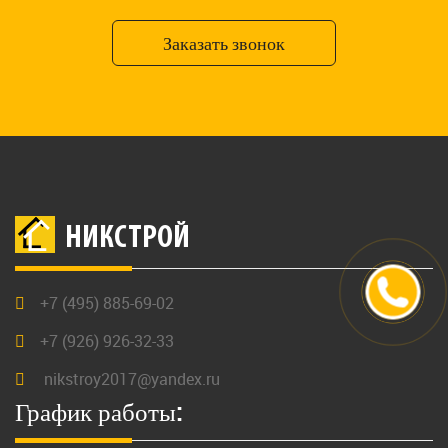
Заказать звонок
НИКСТРОЙ
+7 (495) 885-69-02
+7 (926) 926-32-33
nikstroy2017@yandex.ru
График работы:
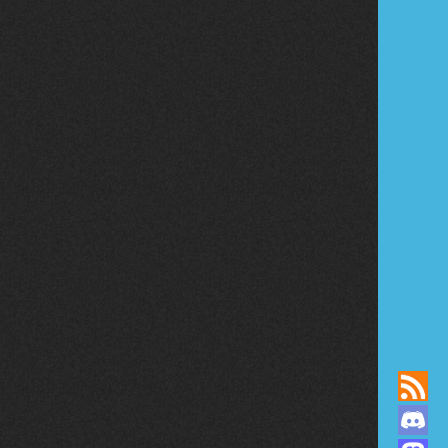
iscord
todon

#####

What's needed here is an exact repeat of all the records above, pictures excluded.

> _RESULT_:
Заказать звонок
НИКСТРОЙ
+7 (495) 885-69-02
+7 (926) 926-32-33
nikstroy2017@yandex.ru
График работы:
iscord
todon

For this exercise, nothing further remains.